- **Given task**
Format the lines of all the items below as one continuous numbered list, omitting any blank lines.

- **Records**
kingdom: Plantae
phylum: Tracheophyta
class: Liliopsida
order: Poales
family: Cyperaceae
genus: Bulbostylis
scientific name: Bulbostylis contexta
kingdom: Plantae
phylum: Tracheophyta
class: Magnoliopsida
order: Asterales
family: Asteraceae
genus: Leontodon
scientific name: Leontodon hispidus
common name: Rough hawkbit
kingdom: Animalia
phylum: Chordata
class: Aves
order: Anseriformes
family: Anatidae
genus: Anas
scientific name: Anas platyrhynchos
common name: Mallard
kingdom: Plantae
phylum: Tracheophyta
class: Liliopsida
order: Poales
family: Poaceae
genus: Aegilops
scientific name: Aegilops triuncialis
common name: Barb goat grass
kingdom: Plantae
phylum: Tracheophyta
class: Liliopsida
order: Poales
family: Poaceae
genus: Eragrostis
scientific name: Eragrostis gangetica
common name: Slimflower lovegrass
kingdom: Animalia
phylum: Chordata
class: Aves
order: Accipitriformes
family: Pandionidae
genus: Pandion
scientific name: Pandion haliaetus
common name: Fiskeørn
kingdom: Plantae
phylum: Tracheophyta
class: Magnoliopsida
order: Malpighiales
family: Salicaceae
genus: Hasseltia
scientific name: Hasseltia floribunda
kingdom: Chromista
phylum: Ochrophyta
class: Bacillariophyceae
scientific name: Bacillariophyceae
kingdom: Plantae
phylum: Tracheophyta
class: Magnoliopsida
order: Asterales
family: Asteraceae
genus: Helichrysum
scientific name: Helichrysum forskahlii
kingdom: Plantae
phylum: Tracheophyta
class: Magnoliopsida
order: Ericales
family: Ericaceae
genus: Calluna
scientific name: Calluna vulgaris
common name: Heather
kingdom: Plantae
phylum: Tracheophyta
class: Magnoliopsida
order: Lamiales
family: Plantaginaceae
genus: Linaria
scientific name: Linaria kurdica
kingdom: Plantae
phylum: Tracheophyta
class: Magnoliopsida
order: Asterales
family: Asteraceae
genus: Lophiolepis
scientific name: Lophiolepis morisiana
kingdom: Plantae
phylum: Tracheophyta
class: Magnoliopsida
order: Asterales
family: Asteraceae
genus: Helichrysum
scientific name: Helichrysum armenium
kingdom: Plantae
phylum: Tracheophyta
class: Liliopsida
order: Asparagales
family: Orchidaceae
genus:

- **Result**
1. kingdom: Plantae
2. phylum: Tracheophyta
3. class: Liliopsida
4. order: Poales
5. family: Cyperaceae
6. genus: Bulbostylis
7. scientific name: Bulbostylis contexta
8. kingdom: Plantae
9. phylum: Tracheophyta
10. class: Magnoliopsida
11. order: Asterales
12. family: Asteraceae
13. genus: Leontodon
14. scientific name: Leontodon hispidus
15. common name: Rough hawkbit
16. kingdom: Animalia
17. phylum: Chordata
18. class: Aves
19. order: Anseriformes
20. family: Anatidae
21. genus: Anas
22. scientific name: Anas platyrhynchos
23. common name: Mallard
24. kingdom: Plantae
25. phylum: Tracheophyta
26. class: Liliopsida
27. order: Poales
28. family: Poaceae
29. genus: Aegilops
30. scientific name: Aegilops triuncialis
31. common name: Barb goat grass
32. kingdom: Plantae
33. phylum: Tracheophyta
34. class: Liliopsida
35. order: Poales
36. family: Poaceae
37. genus: Eragrostis
38. scientific name: Eragrostis gangetica
39. common name: Slimflower lovegrass
40. kingdom: Animalia
41. phylum: Chordata
42. class: Aves
43. order: Accipitriformes
44. family: Pandionidae
45. genus: Pandion
46. scientific name: Pandion haliaetus
47. common name: Fiskeørn
48. kingdom: Plantae
49. phylum: Tracheophyta
50. class: Magnoliopsida
51. order: Malpighiales
52. family: Salicaceae
53. genus: Hasseltia
54. scientific name: Hasseltia floribunda
55. kingdom: Chromista
56. phylum: Ochrophyta
57. class: Bacillariophyceae
58. scientific name: Bacillariophyceae
59. kingdom: Plantae
60. phylum: Tracheophyta
61. class: Magnoliopsida
62. order: Asterales
63. family: Asteraceae
64. genus: Helichrysum
65. scientific name: Helichrysum forskahlii
66. kingdom: Plantae
67. phylum: Tracheophyta
68. class: Magnoliopsida
69. order: Ericales
70. family: Ericaceae
71. genus: Calluna
72. scientific name: Calluna vulgaris
73. common name: Heather
74. kingdom: Plantae
75. phylum: Tracheophyta
76. class: Magnoliopsida
77. order: Lamiales
78. family: Plantaginaceae
79. genus: Linaria
80. scientific name: Linaria kurdica
81. kingdom: Plantae
82. phylum: Tracheophyta
83. class: Magnoliopsida
84. order: Asterales
85. family: Asteraceae
86. genus: Lophiolepis
87. scientific name: Lophiolepis morisiana
88. kingdom: Plantae
89. phylum: Tracheophyta
90. class: Magnoliopsida
91. order: Asterales
92. family: Asteraceae
93. genus: Helichrysum
94. scientific name: Helichrysum armenium
95. kingdom: Plantae
96. phylum: Tracheophyta
97. class: Liliopsida
98. order: Asparagales
99. family: Orchidaceae
100. genus:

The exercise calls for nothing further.